Quels ont été ton meilleur et ton pire moment sportif ?
Mon meilleur moment fut lorsque j’étais au Brésil avant le championnat du monde de janvier 2020. J’ai passé deux semaines dans une ferme isolée sans internet, sans réseau et juste avec mon contra-mestre – la capoeira est enseignée dans des écoles spécialisées, appelées académies, où règne une hiérarchie très précise entre le Maître (o Mestre) et ses élèves. En dessous du Maître, il y a le contre-maître (contra-mestre ou mestrando), puis le professeur, l’instructeur et le moniteur (ou graduado).
Nous nous sommes entrainés deux à trois fois par jour avec un rythme particulier.

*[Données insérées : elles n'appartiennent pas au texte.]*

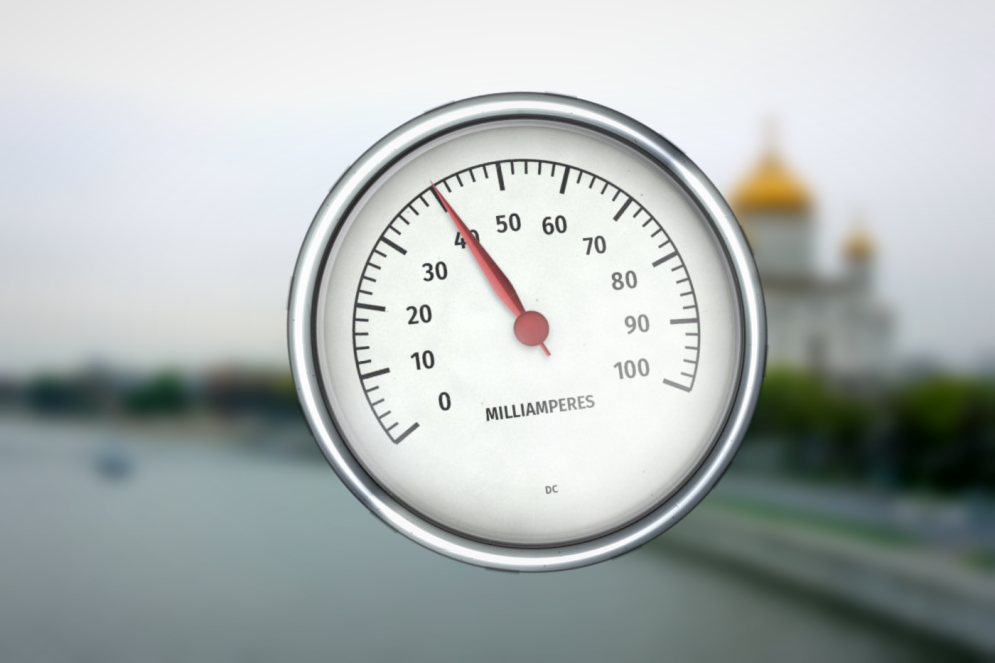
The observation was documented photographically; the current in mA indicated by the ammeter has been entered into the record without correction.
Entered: 40 mA
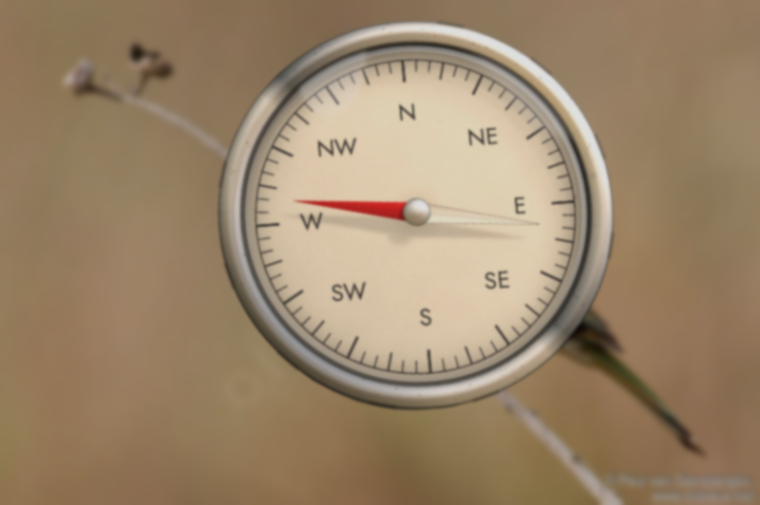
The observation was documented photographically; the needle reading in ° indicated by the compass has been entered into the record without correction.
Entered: 280 °
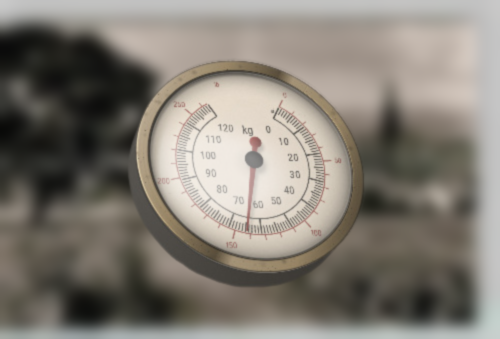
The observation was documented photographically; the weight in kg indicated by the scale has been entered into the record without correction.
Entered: 65 kg
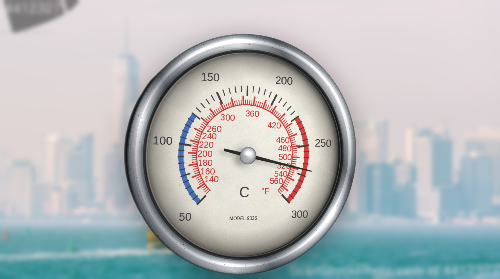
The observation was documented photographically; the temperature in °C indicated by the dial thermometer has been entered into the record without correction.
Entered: 270 °C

On faisait principalement du technique avec beaucoup de répétitions de mouvements et de séquences de jeux. C’était deux semaines géniales car je me suis découverte. J’étais déterminée et concentrée dans mon championnat qui avait lieu une semaine après. En plus j’avais mon contra-mestre avec moi qui me donnait tous les conseils dont j’avais besoin pour progresser. J’ai fait un énorme travail mental pendant ces deux semaines.
Mon pire souvenir, c’est le jour où j’étais candidate pour passer ma première corde, on appelle ça le baptême. Ce n’est rien de religieux mais juste l’évènement qui signifie ton entrée dans la capoeira. Je m’étais entrainée une année avec 5-6 personnes dont le professeur. Le jour du baptême, il y avait plus de 200 personnes, je devais entrer dans la roda et jouer. J’ai fait une crise d’angoisse et je ne suis jamais revenue. Sauf deux ans plus tard, dans un autre groupe. Cette épreuve m’a mis une claque et m’a remise en question. Finalement il ne faut pas rester sur sa première impression. Ce n’est pas tant comment ça commence mais plutôt comment ça termine qui est important : tout est question d’évolution et je n’aurai pas fait ce chemin si j’étais restée sur ma peur et mon blocage.
Quel est ton prochain objectif ?
Ayant participé au mondial en janvier 2020, j’aimerais participer à des championnats internes et externes. Le prochain championnat est l’européen prévu en novembre 2020. Et à plus long terme, devenir professeure de capoeira.
En tant que femme a-t-il été plus ou moins difficile de commencer (et d’exercer) une activité physique par rapport à tes barrières, la société, le regard des autres ?
Oui totalement surtout que la capoeira est un sport très masculin. De plus en plus de femmes percent dans cet art mais nous sommes encore peu nombreuses. La hiérarchie dans ce sport est très importante et par exemple dans mon groupe nous avons seulement une femme qui est Mestre. Les autres femmes sont professeures. Entre le premier titre de mestre et le 3ème degré de professeur, il y a 3 degrés de contra-mestre ce qui fait un écart de 6 ans.
C’est donc difficile de monter en grade car le chemin est long. Trouver sa place n’est donc pas facile et cela demande du temps. Mon contra-mestre se démarque en cherchant à mettre en valeur et en avant les femmes capoeiristes de sa coordination.
Quel message pourrais-tu livrer aux femmes et aux jeunes filles ayant envie de faire du sport mais n’osant pas ou aux femmes qui se persuadent que le sport n’est pas fait pour elles ?
Osez faire du sport ! Ne vous arrêtez à ce que disent les autres. Faites-le pour vous, enlevez vos jugements et vos préjugés. En bougeant on apprend et pour moi c’est par le sport qu’on peut se découvrir autrement. Chaque chose en son temps, la patience est de rigueur mais avec la détermination et l’envie tout est possible.